There is only one contract in the EPIK program. That means the thousands of other teachers will be familiar with the same details in their contract. If you have a question, you can usually just ask any EPIK teacher and the information will be the same.
Each hagwon has a slightly different way of operating and this can be reflected in the way the contract is penned. Though "essentially" similar, if you have a specific question about your contract, you may be alone in trying to find an answer.
As I watched videos and sent emails to people already in Korea, perused forums, etc., I started to realize that this was another potential issue I wanted to avoid.

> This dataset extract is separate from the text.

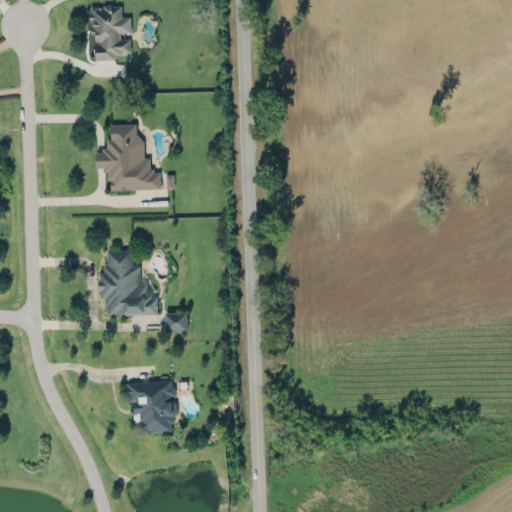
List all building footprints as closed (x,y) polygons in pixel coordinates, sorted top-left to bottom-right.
[(96,58),(114,57),(114,53),(121,53),(121,51),(131,50),(131,38),(126,31),(125,8),(122,8),(122,4),(114,5),(114,3),(103,4),(103,6),(99,7),(99,5),(91,6),(91,12),(90,12),(90,20),(92,20),(92,27),(92,34),(96,34),(96,41),(100,41),(100,43),(94,43),(94,51),(96,51),(96,58)] [(112,189),(119,189),(119,190),(129,190),(128,188),(160,187),(159,172),(154,172),(153,168),(150,168),(150,157),(144,157),(144,140),(136,132),(136,123),(111,124),(111,139),(107,139),(107,147),(103,147),(103,152),(95,152),(96,168),(104,167),(104,171),(108,171),(108,179),(111,179),(112,189)] [(106,250),(107,264),(103,264),(103,272),(99,272),(99,280),(98,280),(98,290),(100,290),(100,297),(105,297),(105,304),(107,304),(107,315),(157,313),(156,297),(151,297),(150,293),(147,294),(147,281),(141,282),(140,265),(132,265),(132,249),(106,250)] [(165,312),(165,330),(186,330),(186,312),(165,312)] [(127,383),(127,387),(126,387),(126,395),(128,395),(128,401),(134,400),(135,408),(131,409),(131,414),(134,414),(135,420),(143,420),(144,428),(152,427),(152,430),(171,429),(171,423),(172,423),(173,420),(173,417),(177,411),(176,402),(171,397),(171,394),(174,394),(174,386),(171,386),(171,380),(127,383)]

No Sales/Marketing/PR to Attract New Students:
This is one topic I had heard about and still hear about that really makes me glad I went the public school route. Sometimes in order to attract new business, teachers will be asked to have after school open houses, hand out flyers, or any marketing effort that can bring in new business. All with the stipulation that a bonus would be received - sales and marketing 101. That was just something I didn't want to be part of coming to Korea for the first time. I knew that if there was one thing I didn't want looming over my head was trying to make numbers or increase enrollment.
Better Choice for References and Credentials:
Aside of work schedule and avoiding marketing pressures, the biggest reason I went with public schools is for future references and credentials. Everbody everywhere knows what a public school system is. There's no need to explain. If I had a reference letter from EPIK and my school, it would be easily verifiable and recognizable. I felt that if some horror story happened and the hagwon I worked for closed I'd have no way to get references for future plans. Most hagwons are likely set up to provide professional references and I'm sure they do every year, but I just felt more comfortable going the EPIK/public school route.
The Flip Side:
There are benefits to going with the hagwon too.
- Firstly, hagwons tend to pay more on average than public schools. The horror stories of closings and things of that nature are fewer than one might think. Most are reputable, successful businesses and I'm sure there are vetting processes by the government before someone can just go open a private academy. Hagwons are widespread in Korea, so you gotta take the bad with the good sometimes.
- Secondly, hagwon opportunities are also more readily available throughout the year and if you're looking to get started right away, you're sure to find a hagwon opening somewhere at any time. Public schools have only two intake times - spring and fall. If you're anxious to get up and go, then a hagwon is your best bet.
- Lastly, if public school openings continue to shrink there will be a growing demand for hagwons. With or without the EPIK program, it has become clear to me that Korean parents absolutely want English taught to their children by authentic English speaking teachers. If they can't have it during regular schools hours via the EPIK program, they will look to a hagwon for the same thing. This demand will be picked up by current hagwons, or additional ones will be opened.
Is one better than the other? Yes, for me. But not for everyone. As my brother likes to say, "that's why there are different flavors of ice cream at the store". Some people do prefer hagwons for their own reasons. For the reasons I wrote above though, going with the public school system has definitely been the right choice for me.
ESL, Travel, and Judo!
Euh. . . I hated public school. For me, the best place to teach in Korea is a solid, reliable hagwon - preferably one where you've got a good rapport with your boss.